Je ne vais pas me prêter au petit jeu de débiner les concurrents. Ils feront leurs propositions, donneront leur interprétation du moment. Moi, je souhaite qu’on ne puisse pas dire à la fin du congrès : « ils n’ont rien compris, ils n’ont rien appris ». On est obligés de donner le sentiment que le message des électeurs a été entendu, qu’on est d’accord sur une stratégie, qu’on a la conviction que la gauche peut se relever pourvu qu’elle redevienne elle-même. C’est ça qui m’intéresse.

La multiplication des candidatures et son lot de querelles intestines ne sont-elles pas le signe que le PS s’apprête à retomber dans ses travers ?

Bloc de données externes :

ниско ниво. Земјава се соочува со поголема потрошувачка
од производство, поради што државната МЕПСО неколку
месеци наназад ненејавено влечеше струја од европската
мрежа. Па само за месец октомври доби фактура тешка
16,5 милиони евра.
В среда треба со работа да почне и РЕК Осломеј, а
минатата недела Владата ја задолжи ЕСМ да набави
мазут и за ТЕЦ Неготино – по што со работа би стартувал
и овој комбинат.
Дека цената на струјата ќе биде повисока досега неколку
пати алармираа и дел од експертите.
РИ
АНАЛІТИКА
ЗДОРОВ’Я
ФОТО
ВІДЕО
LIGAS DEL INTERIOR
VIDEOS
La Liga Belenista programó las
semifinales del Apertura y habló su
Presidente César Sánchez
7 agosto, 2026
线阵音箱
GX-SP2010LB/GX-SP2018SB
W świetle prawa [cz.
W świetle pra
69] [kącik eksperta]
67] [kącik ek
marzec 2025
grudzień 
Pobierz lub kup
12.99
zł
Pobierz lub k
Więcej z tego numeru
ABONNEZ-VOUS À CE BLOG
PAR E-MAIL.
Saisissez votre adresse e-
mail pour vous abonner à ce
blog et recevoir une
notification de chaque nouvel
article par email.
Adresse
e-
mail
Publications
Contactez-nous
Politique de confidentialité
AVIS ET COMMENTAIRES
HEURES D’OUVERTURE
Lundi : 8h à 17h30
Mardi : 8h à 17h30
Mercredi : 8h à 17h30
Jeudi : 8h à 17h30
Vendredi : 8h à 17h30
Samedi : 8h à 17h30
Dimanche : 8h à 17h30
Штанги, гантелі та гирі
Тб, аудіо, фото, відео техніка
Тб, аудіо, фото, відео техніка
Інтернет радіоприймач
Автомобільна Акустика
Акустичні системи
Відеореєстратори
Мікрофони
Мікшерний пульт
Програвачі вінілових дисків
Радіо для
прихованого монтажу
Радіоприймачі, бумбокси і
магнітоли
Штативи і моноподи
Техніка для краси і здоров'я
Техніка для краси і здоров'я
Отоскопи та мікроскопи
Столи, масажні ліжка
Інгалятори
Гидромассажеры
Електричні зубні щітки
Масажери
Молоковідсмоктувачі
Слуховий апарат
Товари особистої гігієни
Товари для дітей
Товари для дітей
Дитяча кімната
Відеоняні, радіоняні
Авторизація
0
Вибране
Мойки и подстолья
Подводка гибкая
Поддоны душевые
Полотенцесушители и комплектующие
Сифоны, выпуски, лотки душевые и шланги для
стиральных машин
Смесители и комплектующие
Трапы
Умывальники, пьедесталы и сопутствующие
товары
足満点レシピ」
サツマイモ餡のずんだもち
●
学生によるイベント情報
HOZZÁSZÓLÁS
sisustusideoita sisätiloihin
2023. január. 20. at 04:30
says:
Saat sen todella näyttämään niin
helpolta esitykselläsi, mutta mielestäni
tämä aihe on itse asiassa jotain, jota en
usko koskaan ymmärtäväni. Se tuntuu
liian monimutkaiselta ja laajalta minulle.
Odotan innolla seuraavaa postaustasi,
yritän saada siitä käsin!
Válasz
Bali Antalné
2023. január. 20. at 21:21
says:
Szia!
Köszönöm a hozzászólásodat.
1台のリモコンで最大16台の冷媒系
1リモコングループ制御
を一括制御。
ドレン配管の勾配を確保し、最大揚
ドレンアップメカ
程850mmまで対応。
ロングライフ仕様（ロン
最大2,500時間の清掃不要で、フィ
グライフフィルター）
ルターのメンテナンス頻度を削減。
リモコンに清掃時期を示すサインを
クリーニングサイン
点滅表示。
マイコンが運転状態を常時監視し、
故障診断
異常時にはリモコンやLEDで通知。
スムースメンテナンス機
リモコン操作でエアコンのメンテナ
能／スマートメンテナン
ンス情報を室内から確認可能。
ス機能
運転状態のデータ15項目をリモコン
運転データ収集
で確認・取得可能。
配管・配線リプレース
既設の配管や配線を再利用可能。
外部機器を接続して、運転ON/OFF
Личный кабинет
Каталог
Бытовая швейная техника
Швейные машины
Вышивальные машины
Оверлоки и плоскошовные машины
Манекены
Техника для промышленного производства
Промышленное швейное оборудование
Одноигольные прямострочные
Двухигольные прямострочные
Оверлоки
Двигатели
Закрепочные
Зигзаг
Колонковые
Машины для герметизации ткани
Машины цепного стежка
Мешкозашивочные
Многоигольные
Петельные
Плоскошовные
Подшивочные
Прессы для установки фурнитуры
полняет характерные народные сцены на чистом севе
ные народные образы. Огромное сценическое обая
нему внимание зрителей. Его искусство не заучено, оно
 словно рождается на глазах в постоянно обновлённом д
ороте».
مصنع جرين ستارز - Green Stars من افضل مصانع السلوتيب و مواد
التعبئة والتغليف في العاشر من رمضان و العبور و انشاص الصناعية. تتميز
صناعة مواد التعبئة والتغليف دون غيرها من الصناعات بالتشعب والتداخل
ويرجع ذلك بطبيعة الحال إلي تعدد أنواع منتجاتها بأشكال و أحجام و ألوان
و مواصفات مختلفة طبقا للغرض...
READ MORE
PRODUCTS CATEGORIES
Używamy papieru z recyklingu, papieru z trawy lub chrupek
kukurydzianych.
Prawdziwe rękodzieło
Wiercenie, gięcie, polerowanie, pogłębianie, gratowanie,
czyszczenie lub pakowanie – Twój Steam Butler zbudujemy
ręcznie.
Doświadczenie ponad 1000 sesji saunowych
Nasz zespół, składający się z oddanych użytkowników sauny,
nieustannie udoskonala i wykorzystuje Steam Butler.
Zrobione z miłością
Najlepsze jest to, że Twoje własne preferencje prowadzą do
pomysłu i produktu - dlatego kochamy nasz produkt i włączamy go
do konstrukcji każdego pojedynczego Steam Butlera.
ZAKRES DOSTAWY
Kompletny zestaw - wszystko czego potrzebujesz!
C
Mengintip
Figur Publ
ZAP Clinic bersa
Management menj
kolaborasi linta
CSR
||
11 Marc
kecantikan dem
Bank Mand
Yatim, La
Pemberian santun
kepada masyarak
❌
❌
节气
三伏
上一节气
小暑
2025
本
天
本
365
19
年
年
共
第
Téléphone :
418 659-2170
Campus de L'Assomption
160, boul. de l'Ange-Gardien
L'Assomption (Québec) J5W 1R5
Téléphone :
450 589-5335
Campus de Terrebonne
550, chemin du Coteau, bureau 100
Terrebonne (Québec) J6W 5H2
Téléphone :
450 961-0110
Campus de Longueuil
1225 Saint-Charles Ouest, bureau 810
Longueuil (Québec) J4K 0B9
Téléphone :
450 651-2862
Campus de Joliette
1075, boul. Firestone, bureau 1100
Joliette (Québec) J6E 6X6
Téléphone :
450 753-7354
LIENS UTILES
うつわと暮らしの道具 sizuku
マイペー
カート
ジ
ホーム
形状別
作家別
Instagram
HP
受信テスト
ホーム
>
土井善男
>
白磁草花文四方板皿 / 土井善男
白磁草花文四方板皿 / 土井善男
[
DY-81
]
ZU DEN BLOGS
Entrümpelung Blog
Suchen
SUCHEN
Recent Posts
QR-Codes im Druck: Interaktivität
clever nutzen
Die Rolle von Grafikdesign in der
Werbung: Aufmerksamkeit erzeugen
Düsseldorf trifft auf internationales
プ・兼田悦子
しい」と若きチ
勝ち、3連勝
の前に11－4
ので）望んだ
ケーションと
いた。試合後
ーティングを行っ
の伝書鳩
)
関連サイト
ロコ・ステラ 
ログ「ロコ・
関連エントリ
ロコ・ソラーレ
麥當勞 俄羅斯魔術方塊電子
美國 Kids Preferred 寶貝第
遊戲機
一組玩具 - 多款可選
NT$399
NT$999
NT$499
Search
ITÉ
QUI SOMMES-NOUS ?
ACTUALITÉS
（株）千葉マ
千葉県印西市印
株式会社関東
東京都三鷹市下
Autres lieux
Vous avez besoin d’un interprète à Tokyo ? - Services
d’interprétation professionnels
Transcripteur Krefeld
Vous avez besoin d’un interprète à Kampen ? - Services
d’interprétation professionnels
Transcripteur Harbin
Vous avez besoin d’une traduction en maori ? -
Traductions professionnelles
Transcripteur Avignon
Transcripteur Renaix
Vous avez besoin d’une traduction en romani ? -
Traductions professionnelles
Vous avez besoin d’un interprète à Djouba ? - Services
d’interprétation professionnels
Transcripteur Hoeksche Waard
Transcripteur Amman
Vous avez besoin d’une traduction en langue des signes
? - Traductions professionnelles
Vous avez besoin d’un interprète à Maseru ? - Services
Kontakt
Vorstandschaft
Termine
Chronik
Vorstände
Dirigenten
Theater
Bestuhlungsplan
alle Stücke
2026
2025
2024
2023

Si c’est ça, ça veut dire qu’on n’est pas à la hauteur de l’enjeu, et les gens continueront alors à se détourner de nous. Moi, je fais le pari de l’intelligence collective. Je fais le pari que la clarté qui accompagne ma démarche sera comprise par les militants. Ils ont envie de tourner la page, ils ne sont pas encore totalement convaincus qu’on peut être très vite dans une dynamique de reconquête. C’est à moi de les en convaincre.

Quel regard portez-vous sur le manifeste publié par Stéphane Vincini et une trentaine de cadres du PS dans le JDD ? Ils appellent à relancer le parti grâce à ‘l’action dans les territoires« , et proposent également un « projet de société des Nouveaux possibles Maîtrisés s’articulant autour de nouveaux communs« …

Il y a des choses intéressantes dans cette démarche, notamment l’attention aux territoires qui doivent irriguer notre réflexion. Cela me paraît totalement indispensable. Après, il y a aussi des concepts que je trouve un peu flous. Or je crois que tout en ayant une pensée complexe et nuancée, il faut être capable de sortir avec un certain nombre de mots d’ordre clairs et simples. On doit pouvoir se mobiliser sur des thèmes mobilisateurs et compréhensibles par le plus grand nombre.